During a recent appearance on the "Next Level Soul" podcast with Alex Ferrari, IRON MAIDEN singer Bruce Dickinson, a true polymath whose accomplishments include pilot and airline captain, aviation entrepreneur, beer brewer, motivational speaker, film scriptwriter, twice-published novelist and Sunday Times best-selling author, radio presenter, TV actor, sports commentator and international fencer, was asked what drives him to excel in a wide variety of pursuits away from his main job. He responded (as transcribed by BLABBERMOUTH.NET): "I'm just curious about how they work.

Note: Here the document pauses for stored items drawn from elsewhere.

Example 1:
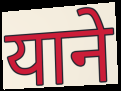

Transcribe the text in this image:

याने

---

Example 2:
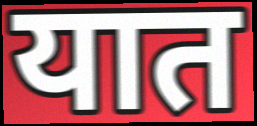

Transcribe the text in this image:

यात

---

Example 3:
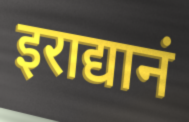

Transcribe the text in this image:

इराद्यानं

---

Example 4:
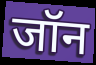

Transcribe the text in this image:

जॉन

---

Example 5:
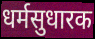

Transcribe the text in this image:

धर्मसुधारक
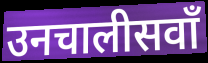
उनचालीसवाँ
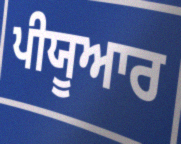
ਪੀਯੂਆਰ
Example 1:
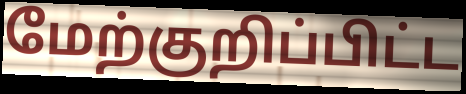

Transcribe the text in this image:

மேற்குறிப்பிட்ட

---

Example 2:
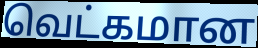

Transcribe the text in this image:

வெட்கமான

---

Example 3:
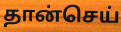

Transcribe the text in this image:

தான்செய்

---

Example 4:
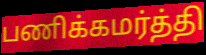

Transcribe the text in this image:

பணிக்கமர்த்தி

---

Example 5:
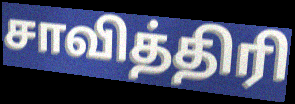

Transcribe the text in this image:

சாவித்திரி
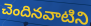
చెందినవాటిని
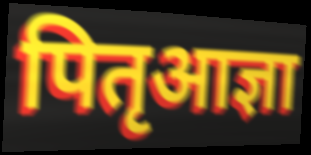
पितृआज्ञा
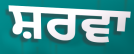
ਸ਼ਰਵਾ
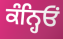
ਕੰਨ੍ਹਿਓਂ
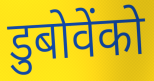
डुबोवेंको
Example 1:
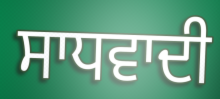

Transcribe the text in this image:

ਸਾਧਵਾਦੀ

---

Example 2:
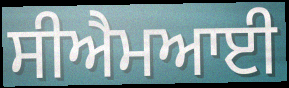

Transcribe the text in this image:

ਸੀਐਮਆਈ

And the only way to find out how something really works is to internalize it. And by internalize it, what I mean is it's very easy to be superficial about something. [It's] not a bad thing being superficial — it's just, like, I take an interest in blah, and I do it for one day a week for an hour and a half. And I'll never really be any good at it, 'cause you can't be any good at it if that's all you do. It's my hobby and then I'll give it up and find another hobby and blah blah blah. And that's great, but that pisses me off. I mean, me. Other people — fine; I'm not gonna condemn other people for doing what they do. But it seems to me to be pointless to invest your time in things at which you are not really passionate about. So the alternative is to be passionate about everything you do in some way. Which means that you end up having to make commitments, because that passion means there's a constant thirst to want to know more."

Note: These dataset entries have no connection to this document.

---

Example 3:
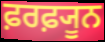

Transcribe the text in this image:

ਫ਼ਰਫ਼੍ਯੂਨ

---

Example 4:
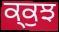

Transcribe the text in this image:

ਕ੍ਕੁਝ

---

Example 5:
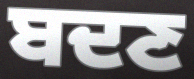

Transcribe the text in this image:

ਬਦਣ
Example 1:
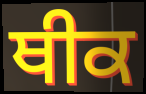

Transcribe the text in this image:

ਥੀਕ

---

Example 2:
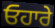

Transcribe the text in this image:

ਓਹਾਰੇ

He continued: "What makes this beast tick? What is it really like to be in… For example, when I learned to fly. Lots of musicians learn to fly; lots of actors learn to fly. And then I thought it would be really nice to go and fly myself around to some gigs. Then it becomes more complicated, because you've gotta actually get there, and depending on the weather, you've gotta have more qualifications and blah blah blah… And then finally I got to the point where I thought there's so much more to learn here, the only way to learn, to dig really deep is to get a job and actually be a professional pilot. And not being John Travolta and being unable to afford to buy my own jet, I thought I've gotta get a job and fly someone else's. So, believe it or not, that's what happened via a series of chance and happenstance. Much the same way that I ended up getting the job in IRON MAIDEN is actually how I ended up getting the job in an airline."

Dickinson, who turned 62 last August, joined IRON MAIDEN in 1981, replacing Paul Di'Anno, and made his recording debut with the band on the 1982 album "The Number Of The Beast". He quit the band in 1993, pursuing several solo projects, and rejoined in 1999.

As previously reported, Bruce is teaming up with filmmaker Sacha Gervasi ("Anvil: The Story Of Anvil!" ) to co-write a narrative screenplay about the legendary concert Dickinson played with his solo band during the wartime siege in Sarajevo, Bosnia-Herzegovina.

Dickinson and his band came to Sarajevo with the help of UN troops in 1994 and held a concert at the Bosnian Cultural Centre. At the time, the city was cut off from the world, its citizens brutally terrorized by shooting, bombing and starvation with electricity and water supply being nothing short of a luxury. Bruce and his then-solo band drove through the frontlines and ultimately played a show for the people trapped in the city. What this gig meant to the people and how it changed Bruce and his band is told in the 2016 documentary "Scream For Me Sarajevo".

"Scream For Me Sarajevo" was released in 2018 on DVD, Blu-ray and digital via Eagle Vision. In addition, the music from the film was issued on CD/double LP via BMG.